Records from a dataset
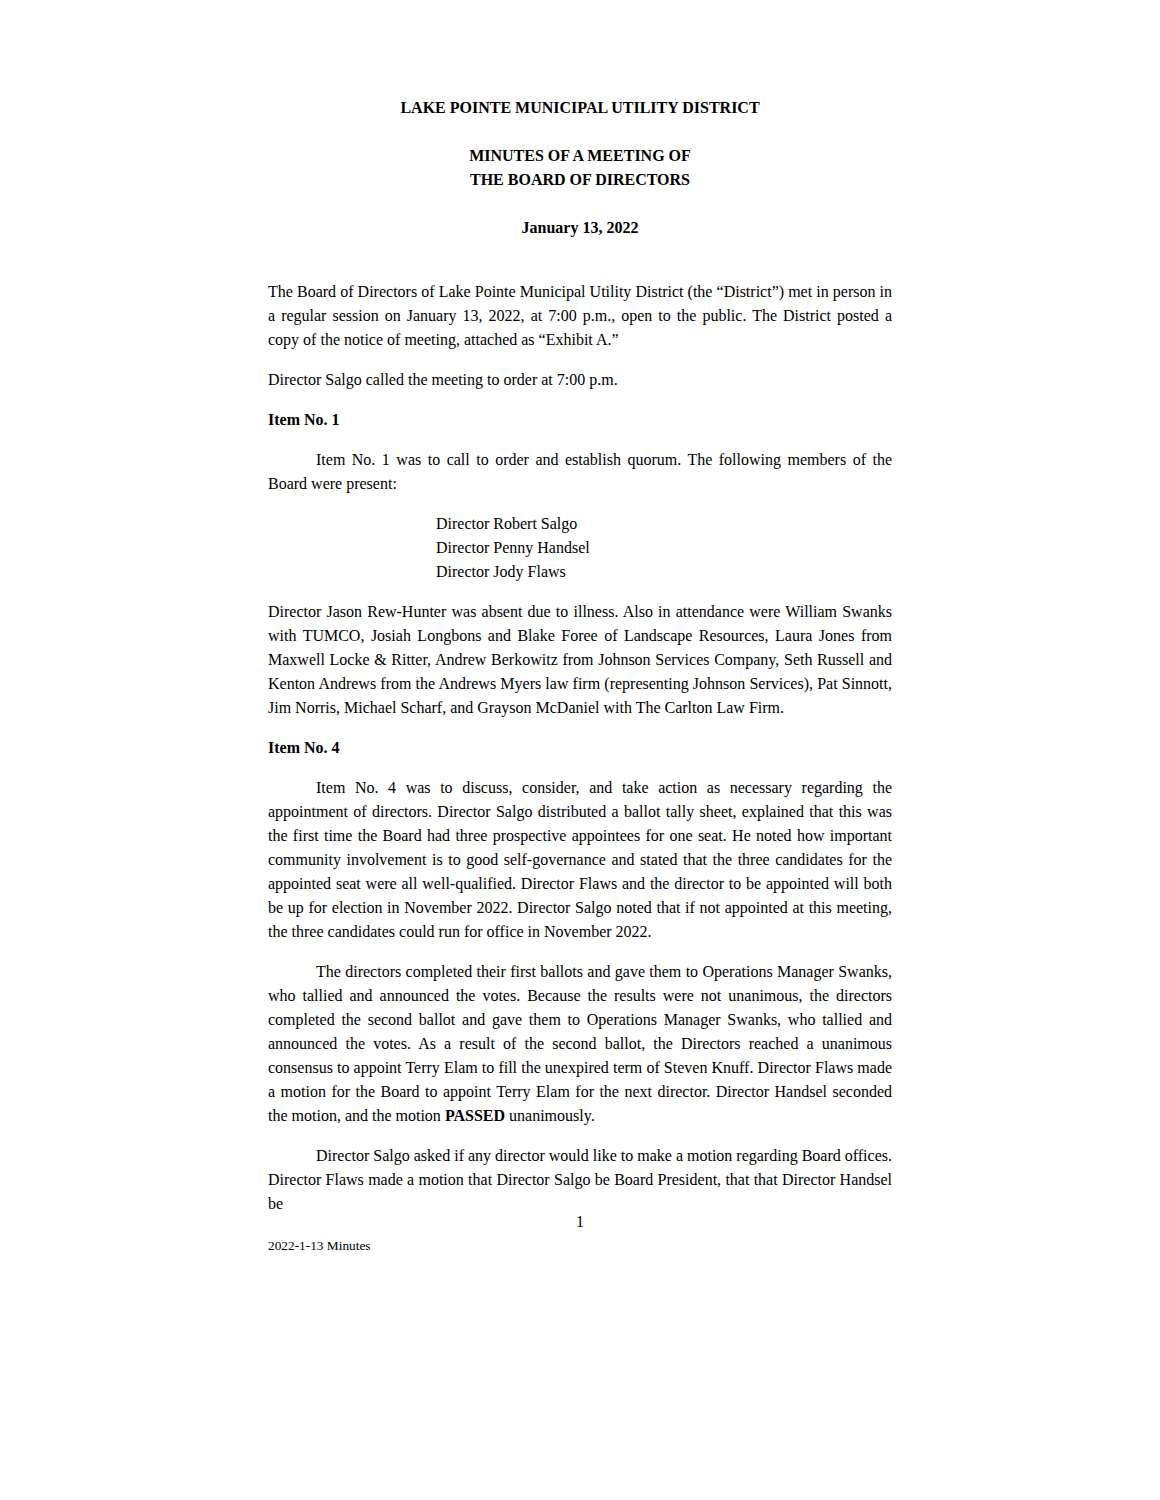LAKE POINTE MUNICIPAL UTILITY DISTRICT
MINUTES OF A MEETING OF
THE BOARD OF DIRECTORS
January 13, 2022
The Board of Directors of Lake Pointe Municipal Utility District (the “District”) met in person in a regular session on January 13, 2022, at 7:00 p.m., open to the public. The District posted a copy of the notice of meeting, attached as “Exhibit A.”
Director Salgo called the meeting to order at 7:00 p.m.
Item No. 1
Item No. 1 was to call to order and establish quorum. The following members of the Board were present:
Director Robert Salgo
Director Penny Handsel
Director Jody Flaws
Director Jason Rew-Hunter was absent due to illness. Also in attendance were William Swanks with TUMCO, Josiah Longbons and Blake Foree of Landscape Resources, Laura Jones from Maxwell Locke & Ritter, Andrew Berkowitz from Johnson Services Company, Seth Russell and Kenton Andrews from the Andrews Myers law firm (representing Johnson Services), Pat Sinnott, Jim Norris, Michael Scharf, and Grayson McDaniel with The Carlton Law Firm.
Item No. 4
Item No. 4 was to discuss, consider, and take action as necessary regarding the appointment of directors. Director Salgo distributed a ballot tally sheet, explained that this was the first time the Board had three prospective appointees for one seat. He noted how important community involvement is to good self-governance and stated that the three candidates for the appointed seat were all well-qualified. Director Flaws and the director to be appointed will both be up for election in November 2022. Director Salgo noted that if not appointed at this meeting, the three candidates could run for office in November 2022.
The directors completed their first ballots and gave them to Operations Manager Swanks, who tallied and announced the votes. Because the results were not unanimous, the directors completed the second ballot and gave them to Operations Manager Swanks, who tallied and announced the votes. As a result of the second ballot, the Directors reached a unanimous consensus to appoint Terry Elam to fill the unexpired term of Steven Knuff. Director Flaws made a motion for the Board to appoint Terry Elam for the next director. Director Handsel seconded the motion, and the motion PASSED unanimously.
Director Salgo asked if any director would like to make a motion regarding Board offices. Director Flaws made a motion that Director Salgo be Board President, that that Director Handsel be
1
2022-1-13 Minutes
---
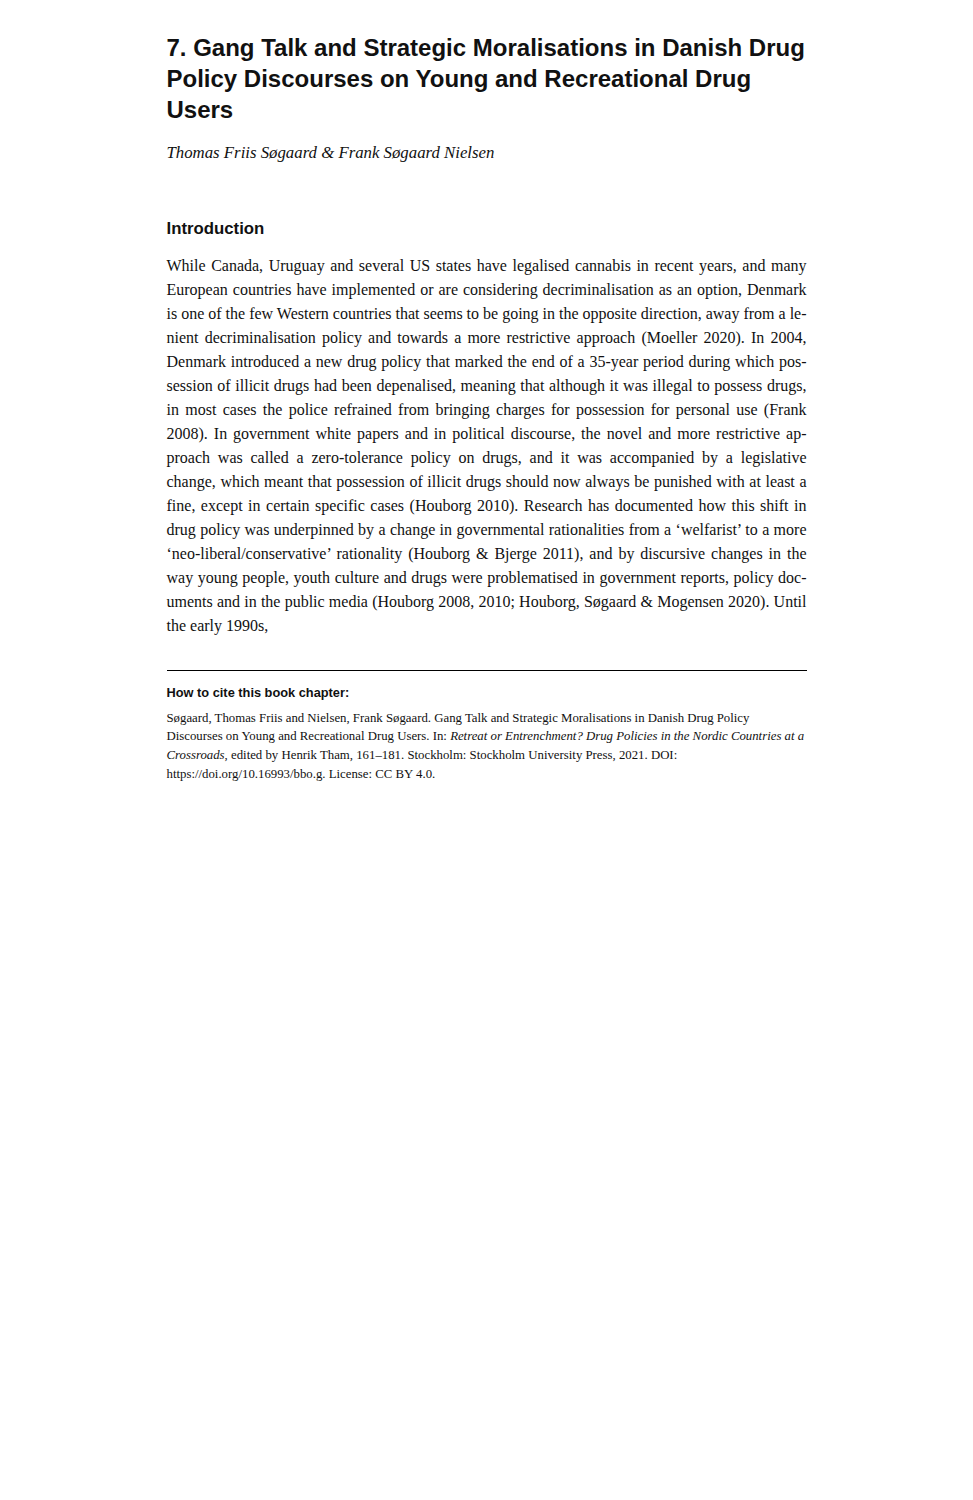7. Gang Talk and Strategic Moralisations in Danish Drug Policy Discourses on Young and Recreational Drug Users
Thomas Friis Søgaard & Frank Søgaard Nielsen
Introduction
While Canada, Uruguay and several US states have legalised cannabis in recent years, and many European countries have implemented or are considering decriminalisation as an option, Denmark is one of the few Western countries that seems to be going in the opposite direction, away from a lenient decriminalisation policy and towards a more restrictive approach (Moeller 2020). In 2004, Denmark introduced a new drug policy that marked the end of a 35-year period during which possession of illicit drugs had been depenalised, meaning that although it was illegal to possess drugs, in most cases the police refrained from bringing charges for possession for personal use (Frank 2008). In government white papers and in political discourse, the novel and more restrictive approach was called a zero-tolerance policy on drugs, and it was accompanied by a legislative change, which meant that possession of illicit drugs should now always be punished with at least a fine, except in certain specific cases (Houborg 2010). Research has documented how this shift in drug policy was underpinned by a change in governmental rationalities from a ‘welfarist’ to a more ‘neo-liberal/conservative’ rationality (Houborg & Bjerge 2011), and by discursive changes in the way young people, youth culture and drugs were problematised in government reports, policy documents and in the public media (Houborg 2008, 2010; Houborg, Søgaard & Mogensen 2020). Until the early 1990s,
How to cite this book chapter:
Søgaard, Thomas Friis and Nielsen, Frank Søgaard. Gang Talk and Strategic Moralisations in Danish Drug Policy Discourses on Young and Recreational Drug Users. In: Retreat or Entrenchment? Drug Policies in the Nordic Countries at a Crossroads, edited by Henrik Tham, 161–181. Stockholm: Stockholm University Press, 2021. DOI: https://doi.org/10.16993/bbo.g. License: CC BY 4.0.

_PROBLEM_.
If the string "Friis" appears in a line of the entries, report the line.

_RESPONSE AREA_.
Thomas Friis Søgaard & Frank Søgaard Nielsen
Søgaard, Thomas Friis and Nielsen, Frank Søgaard. Gang Talk and Strategic Moralisations in Danish Drug Policy Discourses on Young and Recreational Drug Users. In: Retreat or Entrenchment? Drug Policies in the Nordic Countries at a Crossroads, edited by Henrik Tham, 161–181. Stockholm: Stockholm University Press, 2021. DOI: https://doi.org/10.16993/bbo.g. License: CC BY 4.0.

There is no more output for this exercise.